Plants develop an enhanced defensive capacity against pathogen attack after colonization of the roots by selected strains of arbuscular mycorrhizal fungi (AMF). This induced systemic resistance (ISR) is effective against a broad spectrum of plant pathogens and provides an attractive tool for the development of durable and environmentally friendly strategies for crop protection.
Elucidation of the mechanisms by which plants perceive and respond to soil-microorganisms that stimulate their natural defences against pathogens will provide more insight into how plants can be helped to defend themselves against pathogen attack. Different inducible defence mechanisms are found in plants, regulated through a complex network of signalling pathways that involve three molecules: salicylic acid (SA), jasmonic acid (JA) and ethylene (ET).

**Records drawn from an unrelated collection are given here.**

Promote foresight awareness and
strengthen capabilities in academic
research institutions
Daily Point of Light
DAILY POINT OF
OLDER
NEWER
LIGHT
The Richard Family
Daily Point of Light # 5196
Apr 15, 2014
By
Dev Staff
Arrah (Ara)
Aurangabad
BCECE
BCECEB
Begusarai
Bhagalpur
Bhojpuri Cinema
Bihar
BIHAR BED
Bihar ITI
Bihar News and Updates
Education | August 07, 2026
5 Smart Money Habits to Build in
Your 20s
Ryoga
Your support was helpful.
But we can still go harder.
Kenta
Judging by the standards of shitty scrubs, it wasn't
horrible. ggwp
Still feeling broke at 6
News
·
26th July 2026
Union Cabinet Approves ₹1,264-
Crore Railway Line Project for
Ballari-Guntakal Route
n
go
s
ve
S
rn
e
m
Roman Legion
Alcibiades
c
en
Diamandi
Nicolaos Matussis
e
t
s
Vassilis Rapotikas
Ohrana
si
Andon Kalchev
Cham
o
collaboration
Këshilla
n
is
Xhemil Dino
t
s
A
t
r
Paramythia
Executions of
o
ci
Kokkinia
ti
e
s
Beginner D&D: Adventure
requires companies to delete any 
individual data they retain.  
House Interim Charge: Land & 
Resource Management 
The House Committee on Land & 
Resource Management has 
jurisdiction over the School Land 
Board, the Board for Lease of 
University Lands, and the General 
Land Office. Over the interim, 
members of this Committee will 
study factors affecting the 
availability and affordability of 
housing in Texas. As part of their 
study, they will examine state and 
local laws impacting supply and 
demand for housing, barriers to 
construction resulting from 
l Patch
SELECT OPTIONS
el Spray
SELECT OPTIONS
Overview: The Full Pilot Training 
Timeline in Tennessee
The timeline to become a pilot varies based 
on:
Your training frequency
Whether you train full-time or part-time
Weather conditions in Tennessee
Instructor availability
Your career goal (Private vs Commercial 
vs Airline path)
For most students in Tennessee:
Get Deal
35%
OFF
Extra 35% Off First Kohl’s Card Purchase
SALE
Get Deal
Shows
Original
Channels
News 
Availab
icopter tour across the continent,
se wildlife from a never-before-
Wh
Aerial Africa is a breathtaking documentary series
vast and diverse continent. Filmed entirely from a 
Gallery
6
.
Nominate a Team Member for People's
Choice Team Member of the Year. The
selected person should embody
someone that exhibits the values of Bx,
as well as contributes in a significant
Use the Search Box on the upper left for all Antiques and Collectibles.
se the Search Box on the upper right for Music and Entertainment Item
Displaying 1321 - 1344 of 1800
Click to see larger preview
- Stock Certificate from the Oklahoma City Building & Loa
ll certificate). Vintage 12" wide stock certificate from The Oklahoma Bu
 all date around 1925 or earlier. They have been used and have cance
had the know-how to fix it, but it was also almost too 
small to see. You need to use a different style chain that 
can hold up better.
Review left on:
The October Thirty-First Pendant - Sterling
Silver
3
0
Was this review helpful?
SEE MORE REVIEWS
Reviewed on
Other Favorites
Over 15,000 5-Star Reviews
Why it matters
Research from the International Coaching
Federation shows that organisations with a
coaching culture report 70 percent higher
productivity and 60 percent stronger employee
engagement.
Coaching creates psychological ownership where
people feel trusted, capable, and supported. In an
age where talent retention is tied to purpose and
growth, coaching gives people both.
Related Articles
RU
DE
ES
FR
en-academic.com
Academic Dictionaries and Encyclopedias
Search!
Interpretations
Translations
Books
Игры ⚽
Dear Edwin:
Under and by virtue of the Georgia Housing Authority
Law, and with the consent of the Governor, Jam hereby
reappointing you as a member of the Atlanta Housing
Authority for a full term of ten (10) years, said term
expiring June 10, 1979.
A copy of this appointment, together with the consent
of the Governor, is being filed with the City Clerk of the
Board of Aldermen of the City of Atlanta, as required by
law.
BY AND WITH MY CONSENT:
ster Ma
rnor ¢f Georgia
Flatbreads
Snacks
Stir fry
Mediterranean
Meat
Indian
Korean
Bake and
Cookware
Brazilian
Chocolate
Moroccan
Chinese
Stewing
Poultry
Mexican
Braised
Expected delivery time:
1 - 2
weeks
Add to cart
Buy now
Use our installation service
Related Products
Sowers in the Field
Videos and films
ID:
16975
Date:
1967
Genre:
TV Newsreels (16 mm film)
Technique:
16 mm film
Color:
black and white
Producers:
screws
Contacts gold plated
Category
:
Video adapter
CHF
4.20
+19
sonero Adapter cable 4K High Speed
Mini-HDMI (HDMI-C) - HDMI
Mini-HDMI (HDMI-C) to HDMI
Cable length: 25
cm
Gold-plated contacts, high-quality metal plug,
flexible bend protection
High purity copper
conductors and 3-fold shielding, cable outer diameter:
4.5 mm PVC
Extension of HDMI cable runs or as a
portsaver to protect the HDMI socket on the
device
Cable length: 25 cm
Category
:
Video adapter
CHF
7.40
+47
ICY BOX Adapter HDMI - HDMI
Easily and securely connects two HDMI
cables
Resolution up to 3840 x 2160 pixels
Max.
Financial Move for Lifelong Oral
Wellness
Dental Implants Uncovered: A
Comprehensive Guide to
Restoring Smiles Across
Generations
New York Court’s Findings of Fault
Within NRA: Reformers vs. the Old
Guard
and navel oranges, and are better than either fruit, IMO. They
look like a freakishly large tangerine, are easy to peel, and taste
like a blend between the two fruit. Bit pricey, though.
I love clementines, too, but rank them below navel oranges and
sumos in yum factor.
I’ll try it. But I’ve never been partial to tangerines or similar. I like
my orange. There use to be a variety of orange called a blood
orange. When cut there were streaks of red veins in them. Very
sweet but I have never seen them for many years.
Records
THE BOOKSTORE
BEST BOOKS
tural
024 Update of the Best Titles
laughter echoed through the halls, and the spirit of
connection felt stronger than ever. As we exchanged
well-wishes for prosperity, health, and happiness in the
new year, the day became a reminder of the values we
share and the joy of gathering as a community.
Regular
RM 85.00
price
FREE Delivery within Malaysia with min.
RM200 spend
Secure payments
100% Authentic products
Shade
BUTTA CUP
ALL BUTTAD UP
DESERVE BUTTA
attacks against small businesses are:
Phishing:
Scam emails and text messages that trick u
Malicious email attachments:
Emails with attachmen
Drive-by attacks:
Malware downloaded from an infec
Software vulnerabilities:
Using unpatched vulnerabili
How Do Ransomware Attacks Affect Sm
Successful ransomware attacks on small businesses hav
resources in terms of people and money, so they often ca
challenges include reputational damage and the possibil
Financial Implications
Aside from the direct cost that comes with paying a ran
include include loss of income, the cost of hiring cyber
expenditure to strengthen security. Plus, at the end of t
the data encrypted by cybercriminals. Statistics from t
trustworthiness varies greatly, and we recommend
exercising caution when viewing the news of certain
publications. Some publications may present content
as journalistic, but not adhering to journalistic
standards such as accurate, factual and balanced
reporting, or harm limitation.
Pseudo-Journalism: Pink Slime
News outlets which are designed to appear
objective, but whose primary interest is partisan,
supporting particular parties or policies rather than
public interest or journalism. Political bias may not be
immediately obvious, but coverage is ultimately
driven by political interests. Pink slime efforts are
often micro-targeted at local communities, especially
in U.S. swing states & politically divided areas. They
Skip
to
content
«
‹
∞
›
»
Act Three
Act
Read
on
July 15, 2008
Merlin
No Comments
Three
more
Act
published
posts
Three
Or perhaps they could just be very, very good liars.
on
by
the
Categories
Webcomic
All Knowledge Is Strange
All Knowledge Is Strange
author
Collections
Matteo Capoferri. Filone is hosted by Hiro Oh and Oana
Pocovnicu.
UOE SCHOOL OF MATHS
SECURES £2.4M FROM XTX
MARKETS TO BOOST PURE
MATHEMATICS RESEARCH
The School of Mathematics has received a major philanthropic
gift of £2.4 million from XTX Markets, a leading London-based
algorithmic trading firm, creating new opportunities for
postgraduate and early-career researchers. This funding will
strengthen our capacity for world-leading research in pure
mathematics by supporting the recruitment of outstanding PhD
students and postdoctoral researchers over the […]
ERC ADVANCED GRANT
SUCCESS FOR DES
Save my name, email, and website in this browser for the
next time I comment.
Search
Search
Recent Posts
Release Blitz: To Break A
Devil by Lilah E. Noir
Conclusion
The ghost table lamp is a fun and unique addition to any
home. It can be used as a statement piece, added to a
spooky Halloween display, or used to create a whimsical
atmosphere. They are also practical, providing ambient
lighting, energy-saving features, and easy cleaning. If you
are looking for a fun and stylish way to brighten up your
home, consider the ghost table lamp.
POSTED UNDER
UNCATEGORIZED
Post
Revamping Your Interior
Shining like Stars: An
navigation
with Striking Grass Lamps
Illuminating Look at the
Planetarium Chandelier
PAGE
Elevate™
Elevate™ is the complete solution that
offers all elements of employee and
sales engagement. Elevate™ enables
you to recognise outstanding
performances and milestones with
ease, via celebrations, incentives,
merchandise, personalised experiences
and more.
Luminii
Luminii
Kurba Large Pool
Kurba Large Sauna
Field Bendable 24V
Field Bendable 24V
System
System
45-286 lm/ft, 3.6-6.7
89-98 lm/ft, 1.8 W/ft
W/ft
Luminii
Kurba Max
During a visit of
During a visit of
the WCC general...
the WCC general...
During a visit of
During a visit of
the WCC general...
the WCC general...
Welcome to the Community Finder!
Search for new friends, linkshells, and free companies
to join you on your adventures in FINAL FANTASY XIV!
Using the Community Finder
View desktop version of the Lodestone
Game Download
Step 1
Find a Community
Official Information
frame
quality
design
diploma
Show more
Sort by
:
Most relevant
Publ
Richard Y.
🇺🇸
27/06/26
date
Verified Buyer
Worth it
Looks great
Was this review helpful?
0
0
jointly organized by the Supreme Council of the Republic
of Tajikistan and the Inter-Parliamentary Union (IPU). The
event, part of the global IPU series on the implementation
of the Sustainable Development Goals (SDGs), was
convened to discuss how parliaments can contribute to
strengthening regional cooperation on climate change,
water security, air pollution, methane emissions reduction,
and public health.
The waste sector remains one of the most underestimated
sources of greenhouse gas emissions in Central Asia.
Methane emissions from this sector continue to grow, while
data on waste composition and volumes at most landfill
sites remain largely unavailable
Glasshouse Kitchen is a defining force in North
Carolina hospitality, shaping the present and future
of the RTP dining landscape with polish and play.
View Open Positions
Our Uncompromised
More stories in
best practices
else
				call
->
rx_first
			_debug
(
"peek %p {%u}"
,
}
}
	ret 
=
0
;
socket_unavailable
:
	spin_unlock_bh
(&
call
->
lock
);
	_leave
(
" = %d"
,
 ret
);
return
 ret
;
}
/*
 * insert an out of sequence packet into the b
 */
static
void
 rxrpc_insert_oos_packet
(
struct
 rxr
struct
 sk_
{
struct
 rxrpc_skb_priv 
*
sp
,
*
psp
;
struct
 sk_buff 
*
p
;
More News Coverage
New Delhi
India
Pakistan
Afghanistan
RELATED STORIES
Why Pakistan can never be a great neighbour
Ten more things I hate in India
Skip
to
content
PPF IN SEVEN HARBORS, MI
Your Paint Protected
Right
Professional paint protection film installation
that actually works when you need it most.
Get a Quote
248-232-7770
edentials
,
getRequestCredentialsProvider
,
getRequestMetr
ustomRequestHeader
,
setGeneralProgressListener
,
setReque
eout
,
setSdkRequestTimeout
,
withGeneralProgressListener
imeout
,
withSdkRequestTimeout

The different pathways enable the plant to fine-tune its resistance reaction to the microorganism encountered. In some systems it has been demonstrated that induced plants show a faster and greater activation of defence responses after infection with a challenging pathogen - a phenomenon called 'potentiation' or 'priming'-. Little is known about the control of the defence responses during the arbuscular mycorrhizal association, and if a potentiation effect occurs during the mycorrhiza-mediated ISR remains unstudied.
The present proposal aims to generate knowledge about the genetic control of the plant defence-related processes underlying plant AMF interaction and ISR. Changes in gene express ion under different conditions related to mycorrhizal colonization and induced resistance will be studied using tomato as a model plant and microarray technology.
The results will contribute to unravel the signalling pathways and mechanisms involved in the induction of resistance by AMF, with the final goal of improving plant protection by the rational exploitation of natural resources such as beneficial organisms able to boost plant defences.